▶ [Short task]:
Pick up the article on Arkansas football recruiting after its final sentence and keep writing it.

The new head Hog was officially introduced on December 7 and didn’t hit the recruiting trail until the following morning, which basically left him with nine days to play catch-up on prospects who had been in contact with other programs for several weeks, even months.

The prolonged coaching search resulted in some of Arkansas’s commitments jumping ship, but Morris has made the best of it.

Arkansas officially added a quality group of early signees on Wednesday, and Morris has a very detailed blueprint of how he’ll attack recruiting going forward.

“First and foremost, the most critical part of getting this program back to where it once was is you have to lock the border in the state of Arkansas,” Morris said in a radio interview with Sports Talk. “We’ve got to keep the 5-7 SEC, Division 1 players in our state coming to the University of Arkansas. 

“How you do that – and how I plan to do that – is you’ve got to get on these guys early. We’ll have ten coaches in the state of Arkansas recruiting this spring. There will not be one high school in this state that won’t have an Arkansas coach go through there. They may not have ever had a Division 1 player in that school, but that doesn’t matter to me. It’s all about relationships. Because one day, one day they will, and that relationship along the way is going to help send that young man to the University of Arkansas, being the flagship university of our state. 

“If you say five to seven, traditionally, seven may be on the high end,” Morris said. “There may be years you have eight or nine, and then some years you may only have four. We’ve just got to make sure those guys get to the state of Arkansas.”

Morris, a popular figure among his peers in Texas, plans to maximize his resources in the Lone Star State.

▶ [Source excerpt]:
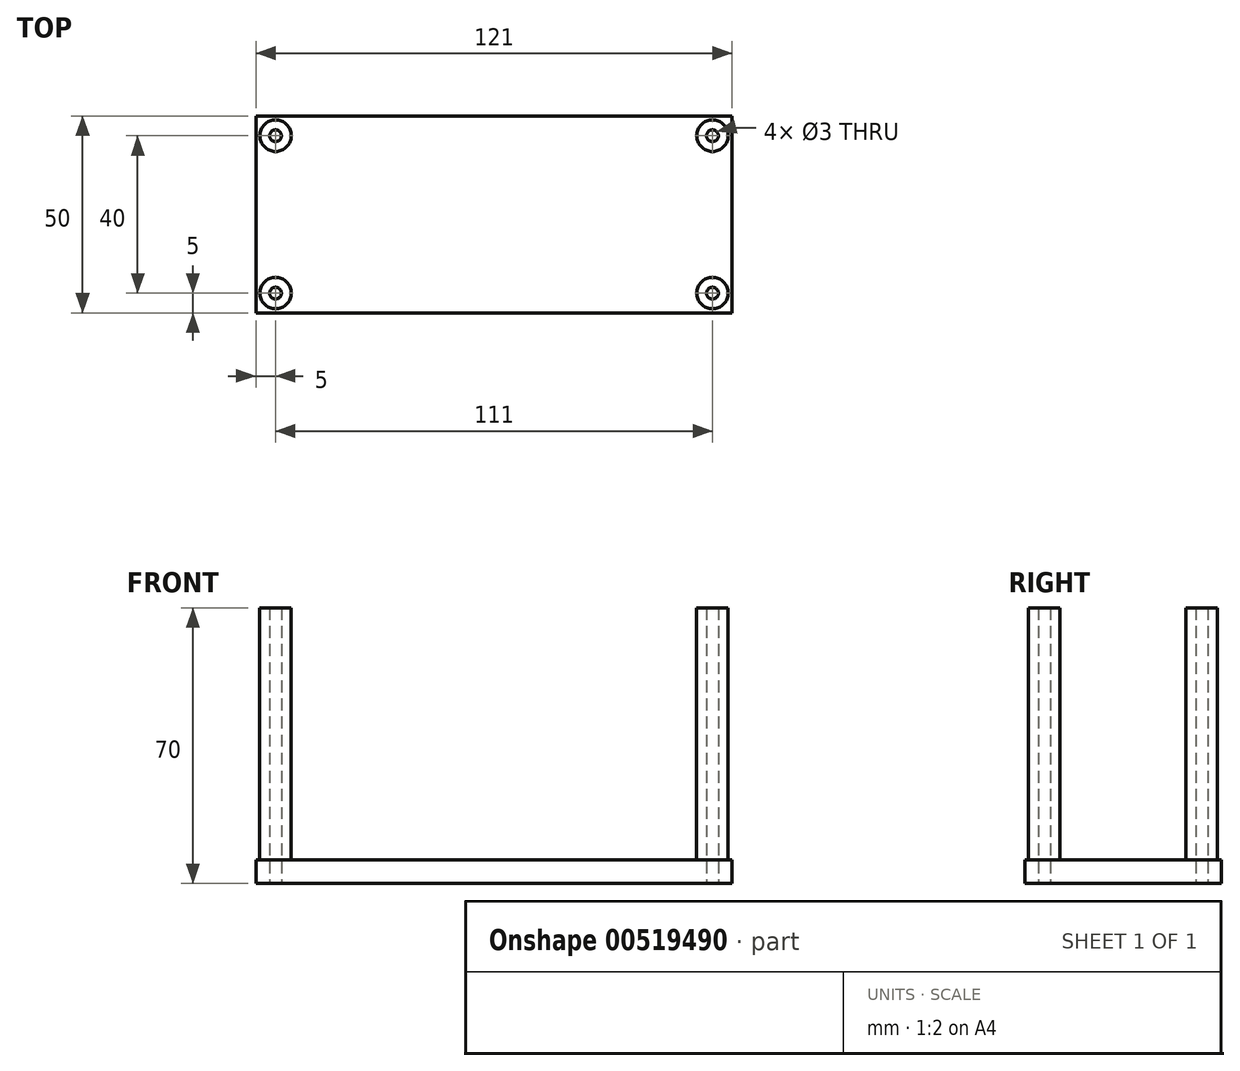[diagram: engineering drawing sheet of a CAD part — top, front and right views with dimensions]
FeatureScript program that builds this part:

▶ [Answer to this problem]:
“Secondly is taking the relationships that we have in the state of Texas,” Morris continued. “I’ve been a high school coach there for eighteen years, served on the Board of Directors, I’m up for the Hall of Fame ballot – there’s so many relationships that I have in that state that want us to succeed. They want us to be successful.

“So let’s say on an average year you sign twenty. I know you get twenty-five, but sometimes you’re not able to sign all twenty-five each year. Say you sign twenty a year and you get five to seven from Arkansas, there’s no reason why we can’t go down to the state of Texas with the relationships we have, and pull eight to twelve great players out every year.”

Arkansas made a push in Oklahoma in Bret Bielema’s final signing class of 2017, reeling in linebacker Kyrei Fisher and cornerbacks Kamren Curl and Jordon Curtis.

It was the first time the Hogs had made a concerted effort in Oklahoma in several years, but Morris appears to place more value on the area.

“Obviously I coached at Tulsa, so our relationships in Oklahoma, especially in the Tulsa area, are very important to me. We’ll go into Missouri and Memphis, but I think your footprint sits in the state of Arkansas and overlaps down into Texas and Louisiana.”

The Razorbacks expect to sign a total of 15-16 total scholarship players in the 2018 class.

The traditional National Signing Day for this year’s class is February 7, 2018.